Drei Tage später lieferte Paul Sommer seinen Bericht persönlich bei KHK Blohm ab.

»Wir sind schon gut vorangekommen, wie Sie erwartet hatten, Herr Sommer. Frau Scholz war tatsächlich der Kopf der Bande.«

»Scholz? Aber das ist…«

»Genau. Der Name des Bauleiters! Sie ist seine geschiedene Frau. Seit einiger Zeit erschien sie ständig auf seinen verschiedenen Baustellen. Angeblich, weil wichtige Dinge besprochen werden mussten. Die beiden haben eine gemeinsame Tochter, im besten Problemalter und einen Sohn, der in die Stricherszene abzurutschen droht. Gesprächsbedarf genug. Manchmal behauptete sie auch, dass sie ihn noch immer liebe und nicht wisse, wie sie ohne ihn klarkommen solle– das war ihm gleichermaßen angenehm und lästig. Jetzt glaubt er, dass sie nur vorbeikam, um die Baustellen auszuforschen. Tja. Er hatte sie zu keiner Zeit im Verdacht. Was steht in Ihrem Bericht?«

»Die farbigen Aktivstoffe haben die richtigen Informationen gegeben, die habe ich mit der DNA-Untersuchung bestätigen können. Bei einer Person gab es keinen Nachweis. Bei Person 2 hatten wir einen Nachweis an den Schuhsohlen, nicht an Händen oder Handschuhen. Frau Scholz dito.«

»Wieso war denn nur einer ihrer Schuhe kontaminiert?«

»Ach, manchmal ist die Erklärung einfach. Der LKW war schlicht breiter als die sonst benutzten Leihtransporter. Deshalb war die Spur zu knapp präpariert. Die Reifenspuren belegen das. Sie ist beim Aussteigen nur mit dem einen Fuß in die Spur getreten.«

»Hm.«

»Bei den Personen 4–7 waren die Sohlen positiv. Handschuhe und Hände ebenfalls. Fangstoff 1 und 2 bei allen ›Handwerkern‹. Bei einem war die gesamte Kleidung voller Fangstoff, das muss der gewesen sein, der von oben den Schrott runtergereicht hat.«

»Bis zum nächsten Mal«, verabschiedete sich KHK Blohm freundlich. »Sie haben tolle Arbeit geleistet!«

 

Frau Scholz und ihre Bande hatten freie Kost und Logis in einer der brandenburgischen Justizvollzugsanstalten. Ob Herr Scholz seinen Kindern ein Abrutschen in die Stricherszene und ein Abgleiten in pubertäre Krisen ersparen konnte, ist nicht bekannt.

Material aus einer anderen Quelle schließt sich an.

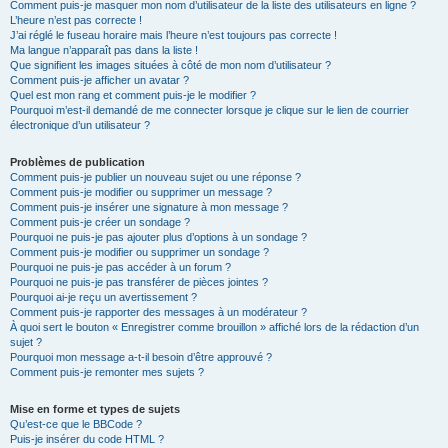
Comment puis-je masquer mon nom d’utilisateur de la liste des utilisateurs en ligne ?
L’heure n’est pas correcte !
J’ai réglé le fuseau horaire mais l’heure n’est toujours pas correcte !
Ma langue n’apparaît pas dans la liste !
Que signifient les images situées à côté de mon nom d’utilisateur ?
Comment puis-je afficher un avatar ?
Quel est mon rang et comment puis-je le modifier ?
Pourquoi m’est-il demandé de me connecter lorsque je clique sur le lien de courrier
électronique d’un utilisateur ?
Problèmes de publication
Comment puis-je publier un nouveau sujet ou une réponse ?
Comment puis-je modifier ou supprimer un message ?
Comment puis-je insérer une signature à mon message ?
Comment puis-je créer un sondage ?
Pourquoi ne puis-je pas ajouter plus d’options à un sondage ?
Comment puis-je modifier ou supprimer un sondage ?
Pourquoi ne puis-je pas accéder à un forum ?
Pourquoi ne puis-je pas transférer de pièces jointes ?
Pourquoi ai-je reçu un avertissement ?
Comment puis-je rapporter des messages à un modérateur ?
À quoi sert le bouton « Enregistrer comme brouillon » affiché lors de la rédaction d’un
sujet ?
Pourquoi mon message a-t-il besoin d’être approuvé ?
Comment puis-je remonter mes sujets ?
Mise en forme et types de sujets
Qu’est-ce que le BBCode ?
Puis-je insérer du code HTML ?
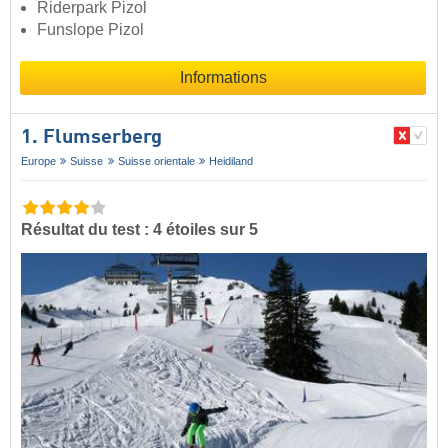
Riderpark Pizol
Funslope Pizol
Informations
1. Flumserberg
Europe
Suisse
Suisse orientale
Heidiland
Résultat du test : 4 étoiles sur 5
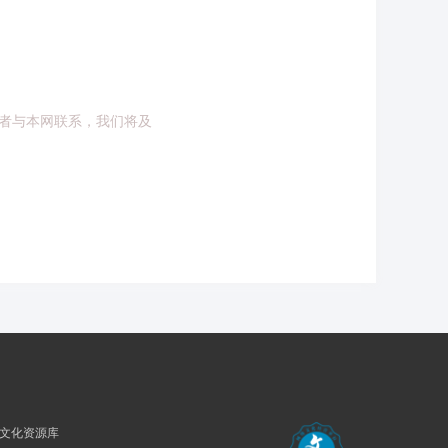
者与本网联系，我们将及
民族文化资源库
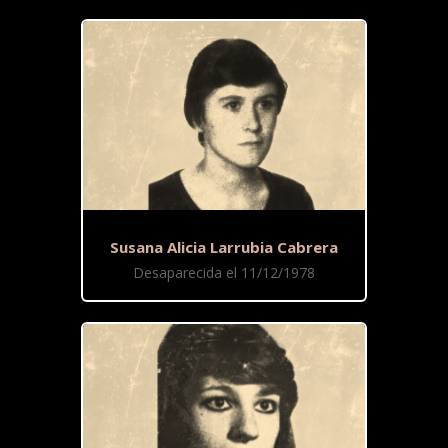
Susana Alicia Larrubia Cabrera
Desaparecida el 11/12/1978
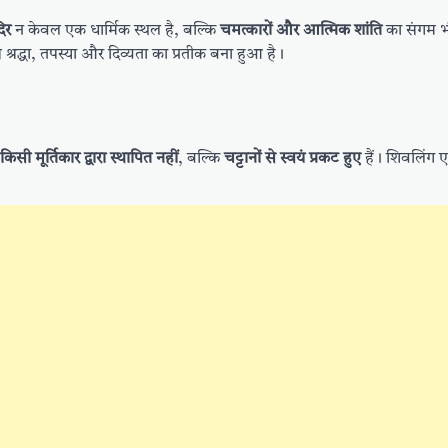
िर
न केवल एक धार्मिक स्थल है, बल्कि
चमत्कारों और आत्मिक शांति
का संगम भ
से श्रद्धा, तपस्या और दिव्यता का प्रतीक बना हुआ है।
किसी मूर्तिकार द्वारा स्थापित नहीं
, बल्कि
चट्टानों से स्वयं प्रकट हुए
हैं। शिवलिंग 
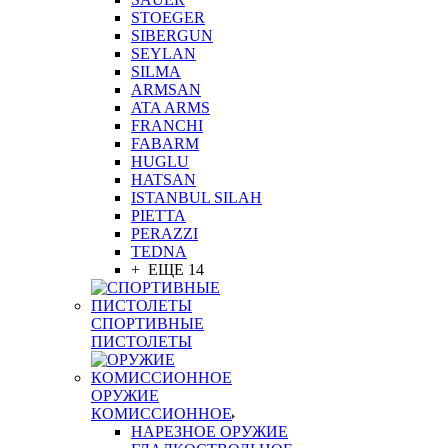
STOEGER
SIBERGUN
SEYLAN
SILMA
ARMSAN
ATA ARMS
FRANCHI
FABARM
HUGLU
HATSAN
ISTANBUL SILAH
PIETTA
PERAZZI
TEDNA
+ ЕЩЕ 14
СПОРТИВНЫЕ
ПИСТОЛЕТЫ
ОРУЖИЕ
КОМИССИОННОЕ
НАРЕЗНОЕ ОРУЖИЕ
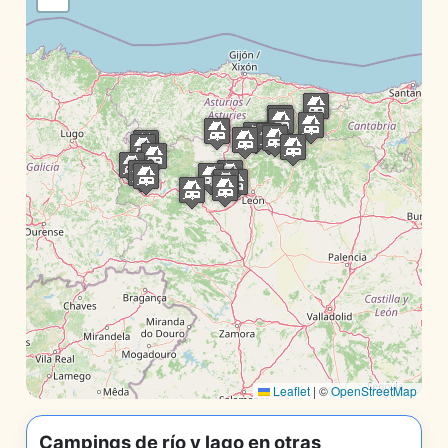
Leaflet
|
©
OpenStreetMap
Campings de río y lago en otras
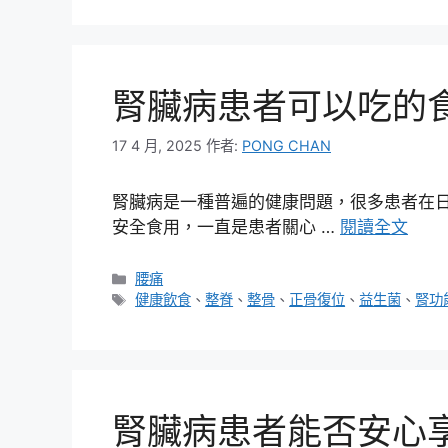
腎臟病患者可以吃的
17 4 月, 2025
作者:
PONG CHAN
腎臟病是一種普遍的健康問題，很多患者在
安全食用，一直是患者關心 …
閱讀全文
分
腰痛
類
標
健康飲食
、
整脊
、
整骨
、
正骨復位
、
益生菌
、
腎功
籤
腎臟病患者能否安心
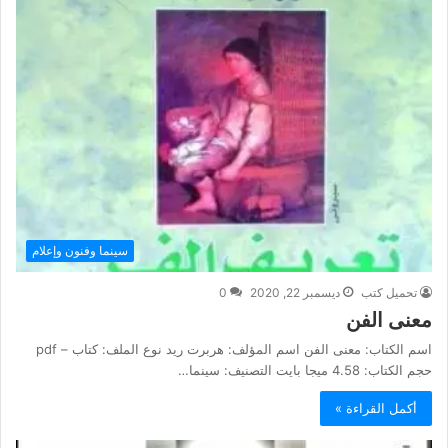
سينما وفنون وإعلام
تحميل كتب
ديسمبر 22, 2020
0
معنى الفن
اسم الكتاب: معنى الفن اسم المؤلف: هربرت ريد نوع الملف: كتاب – pdf
حجم الكتاب: 4.58 ميجا بايت التصنيف: سينما…
أكمل القراءة »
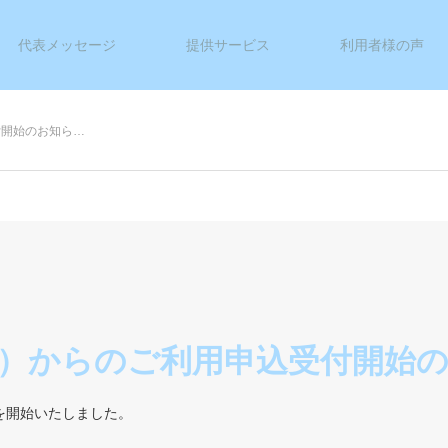
代表メッセージ
提供サービス
利用者様の声
付開始のお知ら…
4月）からのご利用申込受付開始
付を開始いたしました。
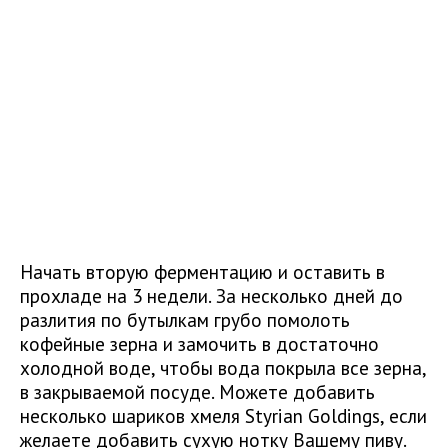
Начать вторую ферментацию и оставить в
прохладе на 3 недели. За несколько дней до
разлития по бутылкам грубо помолоть
кофейные зерна и замочить в достаточно
холодной воде, чтобы вода покрыла все зерна,
в закрываемой посуде. Можете добавить
несколько шариков хмеля Styrian Goldings, если
желаете добавить сухую нотку Вашему пиву.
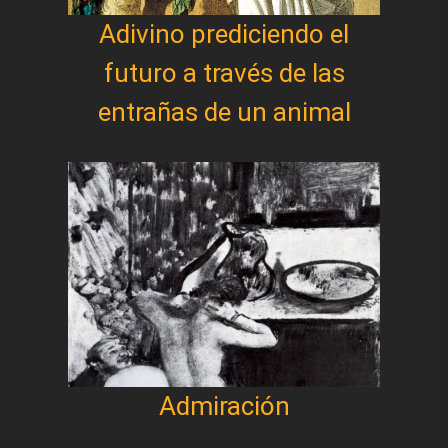
Adivino prediciendo el
futuro a través de las
entrañas de un animal
Admiración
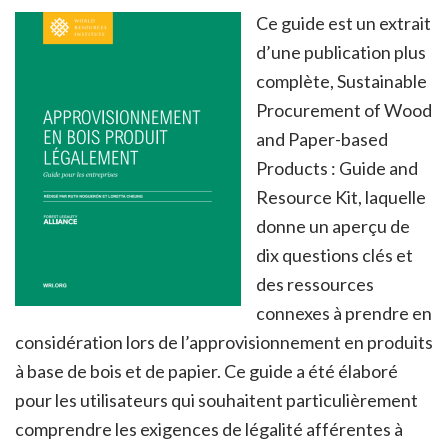
Ce guide est un extrait
d’une publication plus
complète, Sustainable
Procurement of Wood
and Paper-based
Products : Guide and
Resource Kit, laquelle
donne un aperçu de
dix questions clés et
des ressources
connexes à prendre en
considération lors de l’approvisionnement en produits
à base de bois et de papier. Ce guide a été élaboré
pour les utilisateurs qui souhaitent particulièrement
comprendre les exigences de légalité afférentes à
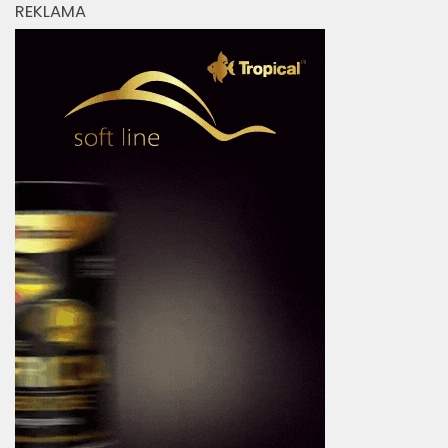
REKLAMA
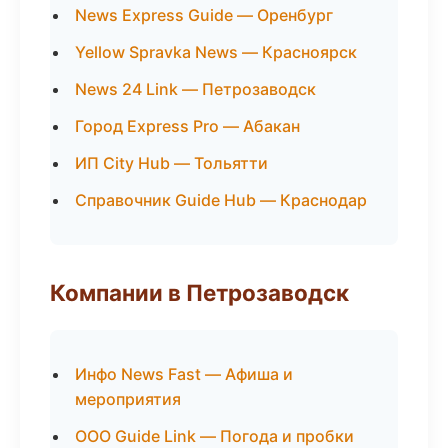
News Express Guide — Оренбург
Yellow Spravka News — Красноярск
News 24 Link — Петрозаводск
Город Express Pro — Абакан
ИП City Hub — Тольятти
Справочник Guide Hub — Краснодар
Компании в Петрозаводск
Инфо News Fast — Афиша и
мероприятия
ООО Guide Link — Погода и пробки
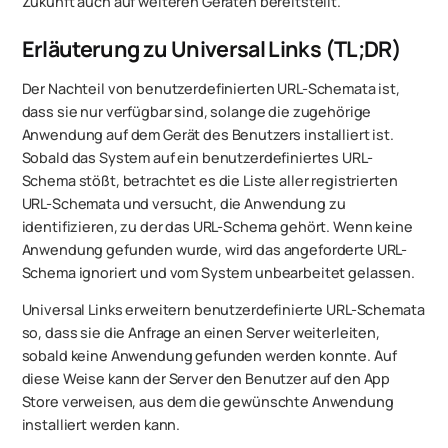
Zukunft auch auf weiteren Geräten bereitstellt.
Erläuterung zu Universal Links (TL;DR)
Der Nachteil von benutzerdefinierten URL-Schemata ist,
dass sie nur verfügbar sind, solange die zugehörige
Anwendung auf dem Gerät des Benutzers installiert ist.
Sobald das System auf ein benutzerdefiniertes URL-
Schema stößt, betrachtet es die Liste aller registrierten
URL-Schemata und versucht, die Anwendung zu
identifizieren, zu der das URL-Schema gehört. Wenn keine
Anwendung gefunden wurde, wird das angeforderte URL-
Schema ignoriert und vom System unbearbeitet gelassen.
Universal Links erweitern benutzerdefinierte URL-Schemata
so, dass sie die Anfrage an einen Server weiterleiten,
sobald keine Anwendung gefunden werden konnte. Auf
diese Weise kann der Server den Benutzer auf den App
Store verweisen, aus dem die gewünschte Anwendung
installiert werden kann.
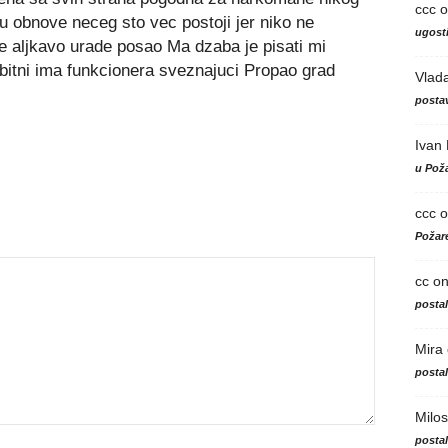
ccc
o
u obnove neceg sto vec postoji jer niko ne
ugosti
je aljkavo urade posao Ma dzaba je pisati mi
bitni ima funkcionera sveznajuci Propao grad
Vlad
postav
Ivan
u Poža
ccc
o
Požare
cc
o
posta
Mira
posta
Milos
posta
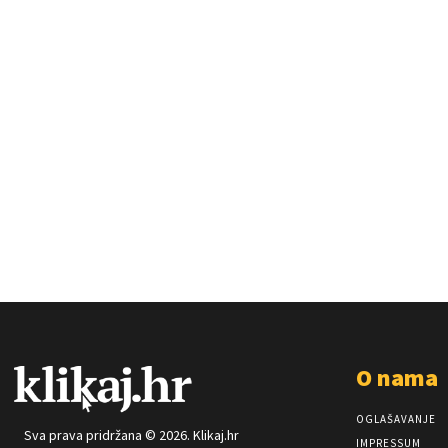
O nama
OGLAŠAVANJE
Sva prava pridržana © 2026. Klikaj.hr
IMPRESSUM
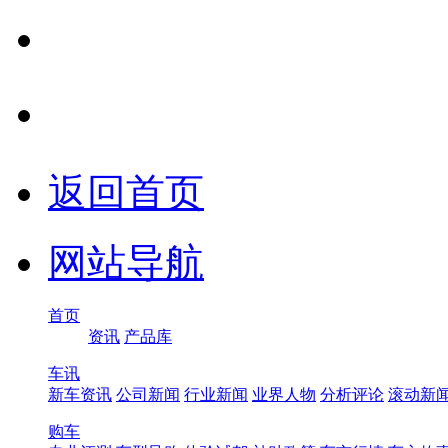
返回首页
网站导航
首页
资讯
产品库
车讯
新车资讯
公司新闻
行业新闻
业界人物
分析评论
滚动新
购车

Der Weg des Kupfers konnte nicht vollständig aufgeklärt werden– nur ein Teil der Gelder wurde aufgespürt.

 

DNA-Fallen: Täterfalle unter Verwendung von DNA. Das genetische Material wird synthetisch hergestellt, damit sichergestellt ist, dass es nicht aus einem natürlichen Vorkommen stammt. Damit sind Verwechslungen ausgeschlossen. Neue Methode und bislang nicht so verbreitet wie die klassischen Fangstoffe. Inzwischen kommt auch ›digitale DNA‹ zum Einsatz. Aufgetragen werden die winzigen Datenplättchen mit einer Flüssigkeit, die aushärtet. Selbst Feuer oder heftige mechanische Einwirkungen können den Plättchen nichts anhaben.

Auch eine speziell hergestellte Mischung wird manchmal als DNA-Falle bezeichnet, was aber in diesem Zusammenhang nur bedeutet, dass die Mischung einmalig und daher eindeutig identifizierbar und zuzuordnen ist.